Bounty
- Company type: Promotions company
- Industry: Parenting and pregnancy services
- Founded: 1959
- Founder: Bill Hopewell-Smith
- Fate: Acquired by Kaboose, Inc. (29 November 2007)
- Headquarters: Welwyn Garden City, United Kingdom
- Area served: United Kingdom
- Services: Pregnancy and parenting information; Product sampling and promotional packs (e.g., maternity/new mother packs); Newborn photography services in hospitals;
- Website: www.bounty.com

= Bounty (parenting club) =

Bounty is a promotions company, pregnancy and parenting club. The pregnancy club gives advice in the areas of pregnancy, baby names and baby products. The company provides a range of informational material, product samples and access to an internet forum.

The organization is headquartered in Welwyn Garden City, the United Kingdom. On November 29, 2007, Bounty was acquired by Kaboose, Inc. (TSX: KAB)

Bounty's parenting club offers information, support and products for families from the pre-birth to the pre-school period.

Bounty claims to have 2.5 million members.

== History ==

Bounty Parenting Club

Founded in 1959 by Bill Hopewell-Smith, the company was initially based in London and counted 6 employees and launched its first sample offering - The New Mother Pack. The company provides payments to the trusts which operate hospitals, and has access to new mothers. They provide "goodie bags" to new mothers and take pictures of newborn babies in many hospitals across England and Wales.

== Controversy ==
The Telegraph in 2009 reported several complaints about hard selling techniques used to obtain new photograph contracts.

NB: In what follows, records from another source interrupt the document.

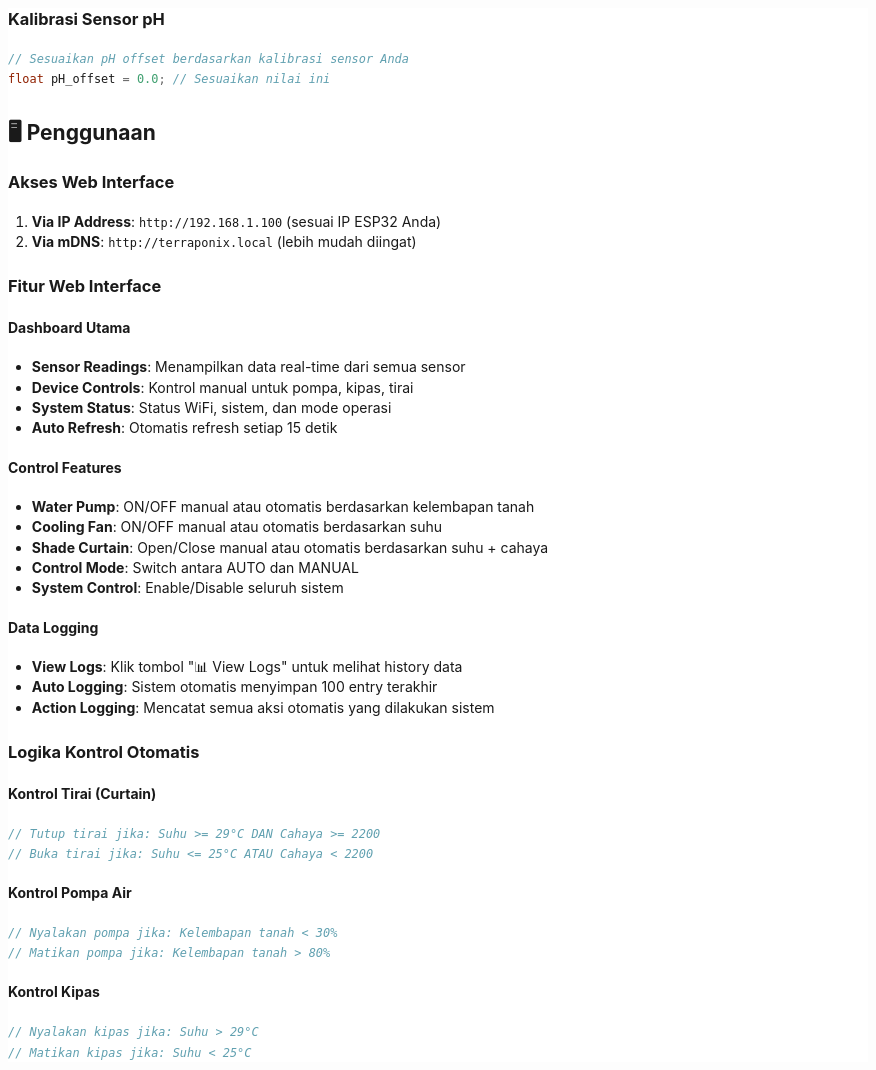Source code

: ### Kalibrasi Sensor pH
```cpp
// Sesuaikan pH offset berdasarkan kalibrasi sensor Anda
float pH_offset = 0.0; // Sesuaikan nilai ini
```

## 🖥️ Penggunaan

### Akses Web Interface

1. **Via IP Address**: `http://192.168.1.100` (sesuai IP ESP32 Anda)
2. **Via mDNS**: `http://terraponix.local` (lebih mudah diingat)

### Fitur Web Interface

#### Dashboard Utama
- **Sensor Readings**: Menampilkan data real-time dari semua sensor
- **Device Controls**: Kontrol manual untuk pompa, kipas, tirai
- **System Status**: Status WiFi, sistem, dan mode operasi
- **Auto Refresh**: Otomatis refresh setiap 15 detik

#### Control Features
- **Water Pump**: ON/OFF manual atau otomatis berdasarkan kelembapan tanah
- **Cooling Fan**: ON/OFF manual atau otomatis berdasarkan suhu
- **Shade Curtain**: Open/Close manual atau otomatis berdasarkan suhu + cahaya
- **Control Mode**: Switch antara AUTO dan MANUAL
- **System Control**: Enable/Disable seluruh sistem

#### Data Logging
- **View Logs**: Klik tombol "📊 View Logs" untuk melihat history data
- **Auto Logging**: Sistem otomatis menyimpan 100 entry terakhir
- **Action Logging**: Mencatat semua aksi otomatis yang dilakukan sistem

### Logika Kontrol Otomatis

#### Kontrol Tirai (Curtain)
```cpp
// Tutup tirai jika: Suhu >= 29°C DAN Cahaya >= 2200
// Buka tirai jika: Suhu <= 25°C ATAU Cahaya < 2200
```

#### Kontrol Pompa Air
```cpp
// Nyalakan pompa jika: Kelembapan tanah < 30%
// Matikan pompa jika: Kelembapan tanah > 80%
```

#### Kontrol Kipas
```cpp
// Nyalakan kipas jika: Suhu > 29°C
// Matikan kipas jika: Suhu < 25°C
```
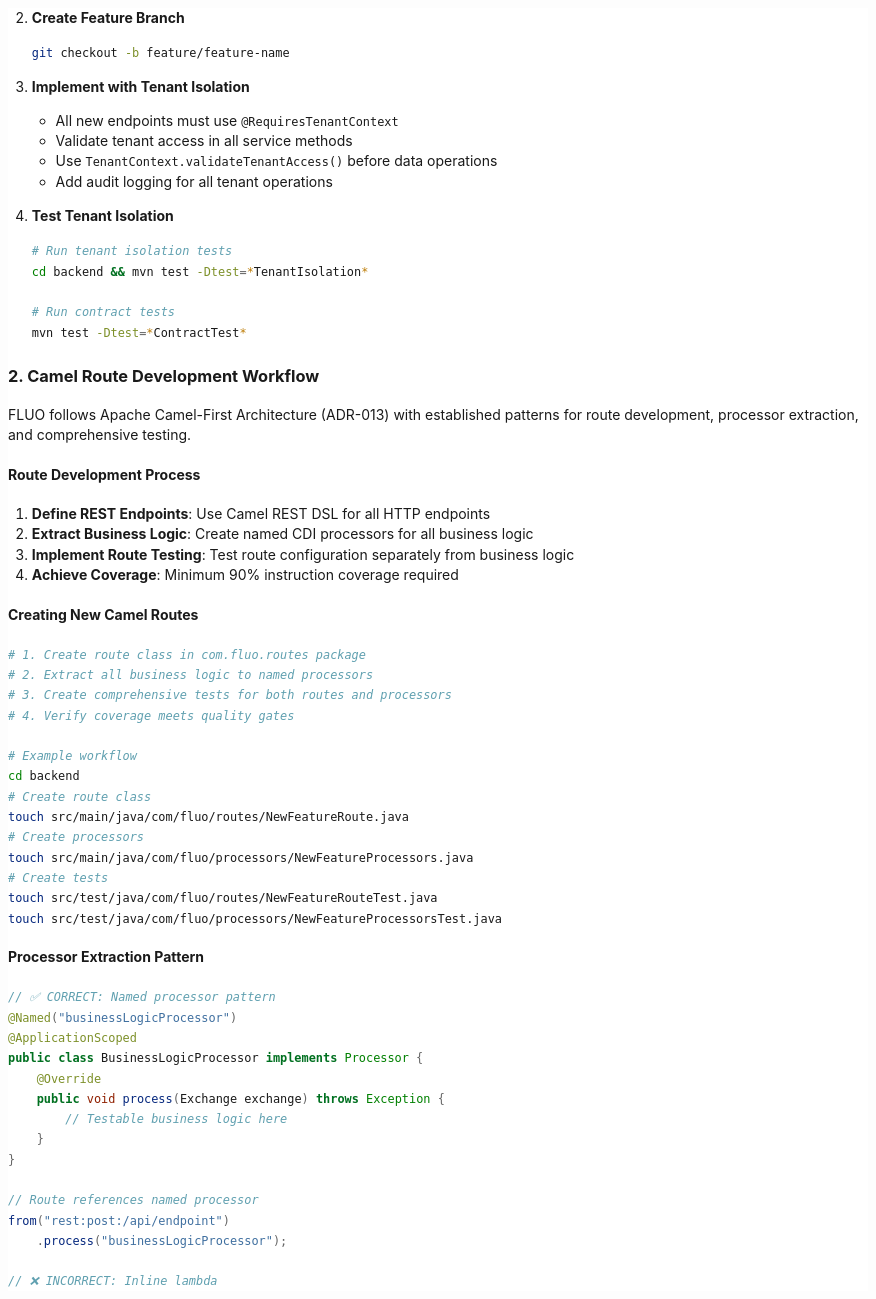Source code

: 2. **Create Feature Branch**
   ```bash
   git checkout -b feature/feature-name
   ```

3. **Implement with Tenant Isolation**
   - All new endpoints must use `@RequiresTenantContext`
   - Validate tenant access in all service methods
   - Use `TenantContext.validateTenantAccess()` before data operations
   - Add audit logging for all tenant operations

4. **Test Tenant Isolation**
   ```bash
   # Run tenant isolation tests
   cd backend && mvn test -Dtest=*TenantIsolation*

   # Run contract tests
   mvn test -Dtest=*ContractTest*
   ```

### 2. Camel Route Development Workflow

FLUO follows Apache Camel-First Architecture (ADR-013) with established patterns for route development, processor extraction, and comprehensive testing.

#### Route Development Process
1. **Define REST Endpoints**: Use Camel REST DSL for all HTTP endpoints
2. **Extract Business Logic**: Create named CDI processors for all business logic
3. **Implement Route Testing**: Test route configuration separately from business logic
4. **Achieve Coverage**: Minimum 90% instruction coverage required

#### Creating New Camel Routes
```bash
# 1. Create route class in com.fluo.routes package
# 2. Extract all business logic to named processors
# 3. Create comprehensive tests for both routes and processors
# 4. Verify coverage meets quality gates

# Example workflow
cd backend
# Create route class
touch src/main/java/com/fluo/routes/NewFeatureRoute.java
# Create processors
touch src/main/java/com/fluo/processors/NewFeatureProcessors.java
# Create tests
touch src/test/java/com/fluo/routes/NewFeatureRouteTest.java
touch src/test/java/com/fluo/processors/NewFeatureProcessorsTest.java
```

#### Processor Extraction Pattern
```java
// ✅ CORRECT: Named processor pattern
@Named("businessLogicProcessor")
@ApplicationScoped
public class BusinessLogicProcessor implements Processor {
    @Override
    public void process(Exchange exchange) throws Exception {
        // Testable business logic here
    }
}

// Route references named processor
from("rest:post:/api/endpoint")
    .process("businessLogicProcessor");

// ❌ INCORRECT: Inline lambda
```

Bounty stated that it operates "...purely on a basis of choice with mums and hospitals and we take our responsibilities very seriously." These complaints resurfaced in 2013 following a Mumsnet internet survey that indicated similar experiences.

Bounty has also recently been fined £400,000gbp for the unlawfully sharing data belonging to 14 million people.

== Media references ==

Products were featured in the television series Holby City when Patsy Kensit gave a Bounty pack to a colleague.

== Awards ==

From October - December, 2007, www.bounty.com was ranked #4 in the Hitwise United Kingdom 'Lifestyle - Family' industry based on number of visits.

This ranking relates to UK based users visiting UK websites.